Im Jahr 1921 begibt sich an der Universität Göttingen Unerhörtes: Ein Außenseiter ohne alle akademischen Weihen wird auf einen theologischen Lehrstuhl berufen, der weder über Doktortitel noch Habilitierung verfügende Schweizer Pfarrer Karl Barth, der die Bauern- und Arbeitergemeinde Safenwil im Aargau betreut.

Die Göttinger Fakultät müsse von allen guten Geistern verlassen sein, lästern viele Kollegen und fühlen sich bestätigt, als der ungebärdige Neuling seinen "Römerbrief"-Kommentar herausgibt, ein auf jeden wissenschaftlichen Apparat verzichtendes und in einem aufgeregt-prophetischen, hemdsärmeligen Stil geschriebenes Buch, das eher an die expressionistische Literatenszene erinnert als an solide bibeltheologische Arbeit.

Kirchenvater des 20. Jahrhunderts

Doch Barths Paulus-Auslegung schlägt bei den Studenten und den Pfarrern draußen wie eine Bombe ein. Bis heute begründet die kantig-widerborstige Theologie dieses Werks – zusammen mit der später erschienenen monumentalen "Kirchlichen Dogmatik" – Barths Ruf als "Kirchenvater des 20. Jahrhunderts".

Gegen die Versuchung des liberalen Kulturprotestantismus, bloß noch eine biedere Bürgerreligion zu verkünden, angepasst und gefällig, klagt er den Ärgernis-Charakter des Evangeliums ein.

Gott darf nicht zu einem guten Kumpel verharmlost, zu einem braven Garanten bürgerlicher Wohlanständigkeit domestiziert werden,

das ist Barths Sorge. Er zieht gegen das peinliche Bündnis von Thron und Altar zu Felde, gegen die widernatürliche Allianz von Gott und etablierten Mächten, Monarchen und Bankiers, Fabrikherren und Besitzbürgern.

Sein Gott ist zunächst einmal der ganz Andere, Unfassbare, unbegreiflich Fremde. "In Jesus erwehrt sich Gott aller zudringlichen Vertraulichkeit, aller religiösen Unverschämtheit", schreibt Barth und prägt die Kurzformel "Gott ist im Himmel und du auf Erden!" Nur wer vor diesem Gott bis ins Mark erschrickt, vermag seine frei und souverän geschenkte Liebe als das Wunder zu erfahren, das sie ist.

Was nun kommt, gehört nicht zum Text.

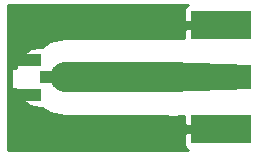
<source format=gbr>
G04 #@! TF.FileFunction,Copper,L1,Top,Signal*
%FSLAX46Y46*%
G04 Gerber Fmt 4.6, Leading zero omitted, Abs format (unit mm)*
G04 Created by KiCad (PCBNEW 4.0.6) date 04/23/17 22:35:11*
%MOMM*%
%LPD*%
G01*
G04 APERTURE LIST*
%ADD10C,0.100000*%
%ADD11C,0.660400*%
%ADD12R,5.080000X2.413000*%
%ADD13R,2.200000X1.050000*%
%ADD14R,1.050000X1.000000*%
%ADD15C,0.254000*%
%ADD16C,2.540000*%
G04 APERTURE END LIST*
D10*
D11*
X150114000Y-102362000D03*
X150114000Y-108458000D03*
X162306000Y-108966000D03*
X159766000Y-108966000D03*
X157480000Y-108966000D03*
X154940000Y-108966000D03*
X152400000Y-108966000D03*
X162306000Y-101854000D03*
X160020000Y-101854000D03*
X157480000Y-101854000D03*
X154940000Y-101854000D03*
D10*
G36*
X168148000Y-104394000D02*
X168148000Y-106426000D01*
X161163000Y-106680000D01*
X161163000Y-104140000D01*
X168148000Y-104394000D01*
X168148000Y-104394000D01*
G37*
D12*
X165608000Y-109791500D03*
X165608000Y-101028500D03*
D13*
X149225000Y-103935000D03*
D14*
X150750000Y-105410000D03*
D13*
X149225000Y-106885000D03*
D11*
X152400000Y-101854000D03*
D15*
X164655500Y-105410000D02*
X161137600Y-105410000D01*
X152400000Y-105410000D02*
X150750000Y-105410000D01*
D16*
X161137600Y-105410000D02*
X152400000Y-105410000D01*
D15*
G36*
X162708302Y-99283673D02*
X162529673Y-99462301D01*
X162433000Y-99695690D01*
X162433000Y-100615750D01*
X162591750Y-100774500D01*
X165354000Y-100774500D01*
X165354000Y-100754500D01*
X165862000Y-100754500D01*
X165862000Y-100774500D01*
X165882000Y-100774500D01*
X165882000Y-101282500D01*
X165862000Y-101282500D01*
X165862000Y-101302500D01*
X165354000Y-101302500D01*
X165354000Y-101282500D01*
X162591750Y-101282500D01*
X162433000Y-101441250D01*
X162433000Y-102113003D01*
X161238289Y-102069559D01*
X161011375Y-102108000D01*
X152400000Y-102108000D01*
X151136379Y-102359350D01*
X150419742Y-102838191D01*
X150225000Y-102838191D01*
X149471986Y-102979880D01*
X148780388Y-103424911D01*
X148316420Y-104103950D01*
X148206247Y-104648000D01*
X147955000Y-104648000D01*
X147908841Y-104656685D01*
X147866447Y-104683965D01*
X147838006Y-104725590D01*
X147828000Y-104775000D01*
X147828000Y-106299000D01*
X147836685Y-106345159D01*
X147863965Y-106387553D01*
X147905590Y-106415994D01*
X147955000Y-106426000D01*
X148250283Y-106426000D01*
X148294880Y-106663014D01*
X148739911Y-107354612D01*
X149418950Y-107818580D01*
X150225000Y-107981809D01*
X150419742Y-107981809D01*
X151136379Y-108460650D01*
X152400000Y-108712000D01*
X161005210Y-108712000D01*
X161238289Y-108750441D01*
X162433000Y-108706997D01*
X162433000Y-109378750D01*
X162591750Y-109537500D01*
X165354000Y-109537500D01*
X165354000Y-109517500D01*
X165862000Y-109517500D01*
X165862000Y-109537500D01*
X165882000Y-109537500D01*
X165882000Y-110045500D01*
X165862000Y-110045500D01*
X165862000Y-110065500D01*
X165354000Y-110065500D01*
X165354000Y-110045500D01*
X162591750Y-110045500D01*
X162433000Y-110204250D01*
X162433000Y-111124310D01*
X162529673Y-111357699D01*
X162708302Y-111536327D01*
X162760625Y-111558000D01*
X147522000Y-111558000D01*
X147522000Y-99262000D01*
X162760625Y-99262000D01*
X162708302Y-99283673D01*
X162708302Y-99283673D01*
G37*
X162708302Y-99283673D02*
X162529673Y-99462301D01*
X162433000Y-99695690D01*
X162433000Y-100615750D01*
X162591750Y-100774500D01*
X165354000Y-100774500D01*
X165354000Y-100754500D01*
X165862000Y-100754500D01*
X165862000Y-100774500D01*
X165882000Y-100774500D01*
X165882000Y-101282500D01*
X165862000Y-101282500D01*
X165862000Y-101302500D01*
X165354000Y-101302500D01*
X165354000Y-101282500D01*
X162591750Y-101282500D01*
X162433000Y-101441250D01*
X162433000Y-102113003D01*
X161238289Y-102069559D01*
X161011375Y-102108000D01*
X152400000Y-102108000D01*
X151136379Y-102359350D01*
X150419742Y-102838191D01*
X150225000Y-102838191D01*
X149471986Y-102979880D01*
X148780388Y-103424911D01*
X148316420Y-104103950D01*
X148206247Y-104648000D01*
X147955000Y-104648000D01*
X147908841Y-104656685D01*
X147866447Y-104683965D01*
X147838006Y-104725590D01*
X147828000Y-104775000D01*
X147828000Y-106299000D01*
X147836685Y-106345159D01*
X147863965Y-106387553D01*
X147905590Y-106415994D01*
X147955000Y-106426000D01*
X148250283Y-106426000D01*
X148294880Y-106663014D01*
X148739911Y-107354612D01*
X149418950Y-107818580D01*
X150225000Y-107981809D01*
X150419742Y-107981809D01*
X151136379Y-108460650D01*
X152400000Y-108712000D01*
X161005210Y-108712000D01*
X161238289Y-108750441D01*
X162433000Y-108706997D01*
X162433000Y-109378750D01*
X162591750Y-109537500D01*
X165354000Y-109537500D01*
X165354000Y-109517500D01*
X165862000Y-109517500D01*
X165862000Y-109537500D01*
X165882000Y-109537500D01*
X165882000Y-110045500D01*
X165862000Y-110045500D01*
X165862000Y-110065500D01*
X165354000Y-110065500D01*
X165354000Y-110045500D01*
X162591750Y-110045500D01*
X162433000Y-110204250D01*
X162433000Y-111124310D01*
X162529673Y-111357699D01*
X162708302Y-111536327D01*
X162760625Y-111558000D01*
X147522000Y-111558000D01*
X147522000Y-99262000D01*
X162760625Y-99262000D01*
X162708302Y-99283673D01*
M02*

</source>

In einem kraftvollen Rundumschlag gegen Pietisten, Mystiker und Moralisten – die allesamt über Gott verfügen, ihn sich gewogen machen wollen, mit Gefühl, Ekstase und guten Werken – stellt Karl Barth ein neues Dogma auf: Religion ist Sünde, "Atheismus ist das eigentliche Wesen der Kirche". Denn: Religion versucht Gott in einem hybriden Brückenschlag zu vereinnahmen, auf die menschliche Ebene zu ziehen.

Besessene Visionäre haben keine Zeit für Zwischentöne

Gewiss kann man über solche Akzentsetzungen streiten – die Theologen tun es bis heute – und fragen, ob der in Jesus Mensch gewordene Gott nicht gerade auf seine Distanz zur Welt verzichtet und sich mit den Menschen bedingungslos gemein gemacht hat. Gewiss kann man Barths Rede von der "senkrecht von oben" in die Menschenwelt einbrechenden Gnade kritisieren und seine drastische Herabminderung des Menschen zum "Hohlraum" und "Einschlagstrichter" für Gottes Offenbarung. Vergisst er dabei nicht, dass alle menschliche Existenz – christlich gedacht – erst in der Begegnung mit Gott ihre letzte Tiefe erhält und wie sehr sich der Mensch nach einer Liebe sehnt, die bleibt und nicht enttäuscht? Aber produktive Denkansätze sind immer einseitig. Besessene Visionäre haben keine Zeit für Zwischentöne.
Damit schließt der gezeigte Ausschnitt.